"Levei R$ 200 mil para o ministro Lupi"
A empresária Ana Cristina Aquino diz que pagou propina para o ex-ministro Carlos Lupi e que esquema para criação de sindicatos no Ministério do Trabalho permanece na gestão de Manoel Dias
Ouça a denúncia da empresária contra o ex-ministro do Trabalho Calos Lupi
A empresária mineira Ana Cristina Aquino, 40 anos, é uma conhecedora
dos meandros da corrupção no Ministério do Trabalho e desde dezembro do
ano passado vem contando ao Ministério Público Federal tudo o que sabe.
As revelações feitas por ela tanto aos procuradores como à ISTOÉ
mostram os detalhes da atuação de uma máfia que age na criação de
sindicatos – setor que movimenta mais de R$ 2 bilhões por ano – e que,
segundo a empresária, envolve diretamente o ex-ministro e presidente
nacional do PDT, Carlos Lupi, e o atual ministro, Manoel Dias. “Levei
R$ 200 mil para o ministro Lupi numa mochilinha da Louis Vuitton”, diz
a empresária. De acordo com ela, o ministro Manoel Dias faz parte do
mesmo esquema.
E O ESQUEMA CONTINUA
Segundo a empresária Ana Cristina Aquino, Manoel Dias, atual ministro do Trabalho,
deu prosseguimento à criação de sindicato pleiteado por ela
Ana Cristina é dona de duas transportadoras, a AG Log e a AGX Log
Transportes, e durante três anos fez parte da máfia que agora denuncia.

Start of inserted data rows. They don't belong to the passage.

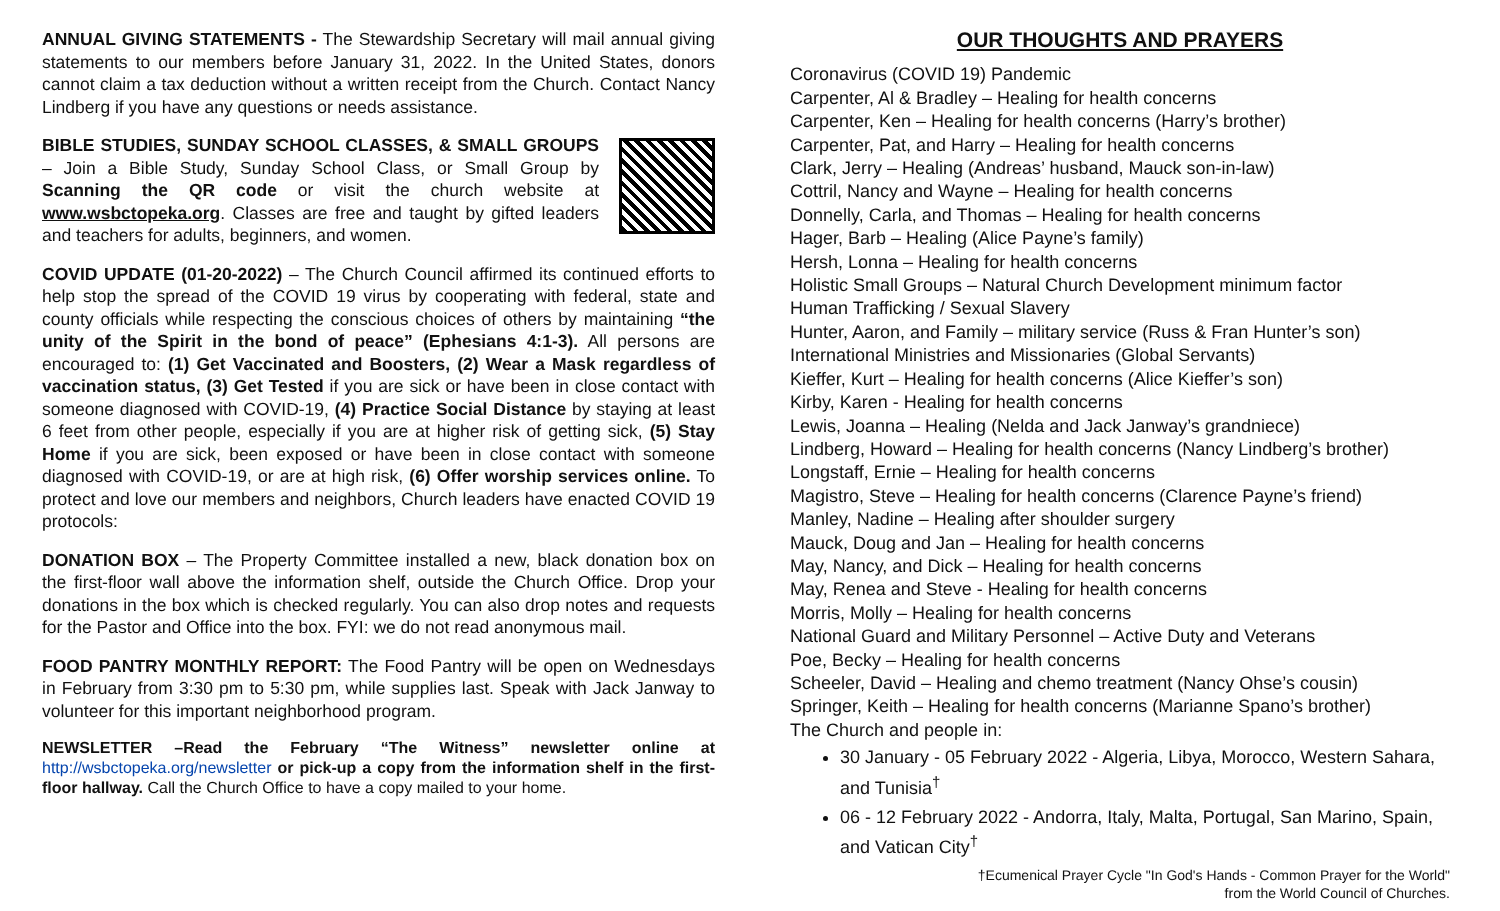ANNUAL GIVING STATEMENTS - The Stewardship Secretary will mail annual giving statements to our members before January 31, 2022. In the United States, donors cannot claim a tax deduction without a written receipt from the Church. Contact Nancy Lindberg if you have any questions or needs assistance.
BIBLE STUDIES, SUNDAY SCHOOL CLASSES, & SMALL GROUPS – Join a Bible Study, Sunday School Class, or Small Group by Scanning the QR code or visit the church website at www.wsbctopeka.org. Classes are free and taught by gifted leaders and teachers for adults, beginners, and women.
COVID UPDATE (01-20-2022) – The Church Council affirmed its continued efforts to help stop the spread of the COVID 19 virus by cooperating with federal, state and county officials while respecting the conscious choices of others by maintaining “the unity of the Spirit in the bond of peace” (Ephesians 4:1-3). All persons are encouraged to: (1) Get Vaccinated and Boosters, (2) Wear a Mask regardless of vaccination status, (3) Get Tested if you are sick or have been in close contact with someone diagnosed with COVID-19, (4) Practice Social Distance by staying at least 6 feet from other people, especially if you are at higher risk of getting sick, (5) Stay Home if you are sick, been exposed or have been in close contact with someone diagnosed with COVID-19, or are at high risk, (6) Offer worship services online. To protect and love our members and neighbors, Church leaders have enacted COVID 19 protocols:
DONATION BOX – The Property Committee installed a new, black donation box on the first-floor wall above the information shelf, outside the Church Office. Drop your donations in the box which is checked regularly. You can also drop notes and requests for the Pastor and Office into the box. FYI: we do not read anonymous mail.
FOOD PANTRY MONTHLY REPORT: The Food Pantry will be open on Wednesdays in February from 3:30 pm to 5:30 pm, while supplies last. Speak with Jack Janway to volunteer for this important neighborhood program.
NEWSLETTER –Read the February “The Witness” newsletter online at http://wsbctopeka.org/newsletter or pick-up a copy from the information shelf in the first-floor hallway. Call the Church Office to have a copy mailed to your home.
OUR THOUGHTS AND PRAYERS
Coronavirus (COVID 19) Pandemic
Carpenter, Al & Bradley – Healing for health concerns
Carpenter, Ken – Healing for health concerns (Harry’s brother)
Carpenter, Pat, and Harry – Healing for health concerns
Clark, Jerry – Healing (Andreas’ husband, Mauck son-in-law)
Cottril, Nancy and Wayne – Healing for health concerns
Donnelly, Carla, and Thomas – Healing for health concerns
Hager, Barb – Healing (Alice Payne’s family)
Hersh, Lonna – Healing for health concerns
Holistic Small Groups – Natural Church Development minimum factor
Human Trafficking / Sexual Slavery
Hunter, Aaron, and Family – military service (Russ & Fran Hunter’s son)
International Ministries and Missionaries (Global Servants)
Kieffer, Kurt – Healing for health concerns (Alice Kieffer’s son)
Kirby, Karen - Healing for health concerns
Lewis, Joanna – Healing (Nelda and Jack Janway’s grandniece)
Lindberg, Howard – Healing for health concerns (Nancy Lindberg’s brother)
Longstaff, Ernie – Healing for health concerns
Magistro, Steve – Healing for health concerns (Clarence Payne’s friend)
Manley, Nadine – Healing after shoulder surgery
Mauck, Doug and Jan – Healing for health concerns
May, Nancy, and Dick – Healing for health concerns
May, Renea and Steve - Healing for health concerns
Morris, Molly – Healing for health concerns
National Guard and Military Personnel – Active Duty and Veterans
Poe, Becky – Healing for health concerns
Scheeler, David – Healing and chemo treatment (Nancy Ohse’s cousin)
Springer, Keith – Healing for health concerns (Marianne Spano’s brother)
The Church and people in:
30 January - 05 February 2022 - Algeria, Libya, Morocco, Western Sahara, and Tunisia<sup>†</sup>
06 - 12 February 2022 - Andorra, Italy, Malta, Portugal, San Marino, Spain, and Vatican City<sup>†</sup>
†Ecumenical Prayer Cycle "In God's Hands - Common Prayer for the World"
from the World Council of Churches.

A Polícia Federal em Minas Gerais já tem indícios de que suas empresas
serviam como passagem para o dinheiro usado no pagamento das propinas
para a criação de sindicatos. Em apenas 24 meses, entre 2010 e 2012, a
empresária trocou as dificuldades de uma vida simples pelo luxo de ter
avião particular, helicóptero, uma mansão em Betim (MG) e até cinco
carros importados na garagem. Para ela, o esquema começou a ruir depois
que ISTOÉ revelou, em outubro do ano passado, que seu enriquecimento
era alvo de uma investigação da PF. “Os antigos parceiros me
abandonaram. Estou sendo ameaçada, mas não vou pagar essa conta
sozinha”, diz Ana Cristina.
O advogado João Graça, assessor especial do ministro Manoel Dias e
homem de confiança do ex-ministro Carlos Lupi, foi por dois anos sócio
da AG Log e deixou a empresa depois de a investigação da PF ser
instalada. Segundo Ana Cristina, era ele o elo entre as suas empresas e
a máfia dos sindicatos no Ministério do Trabalho. Procurado por ISTOÉ,
Graça disse que as acusações “fazem parte de uma briga de mercado” e
que se manifestará apenas quando “conhecer todos os detalhes da
denúncia.” A empresária afirma que Graça estava com ela quando foram
entregues os R$ 200 mil ao então ministro Lupi. O Ministério Público
tenta localizar as imagens da portaria do Ministério para confirmar a
informação. “Usamos o elevador do ministro. O doutor João Graça manda
naquele Ministério”, disse Ana Cristina. Em seguida, ela lembra que,
depois de receber o dinheiro, Lupi chegou a perguntar, em tom de
brincadeira, se estava sendo gravado. Na quinta-feira 23, Lupi disse à
ISTOÉ que só vai se manifestar quando tiver acesso aos documentos que
Ana Cristina diz ter entregue ao Ministério Público.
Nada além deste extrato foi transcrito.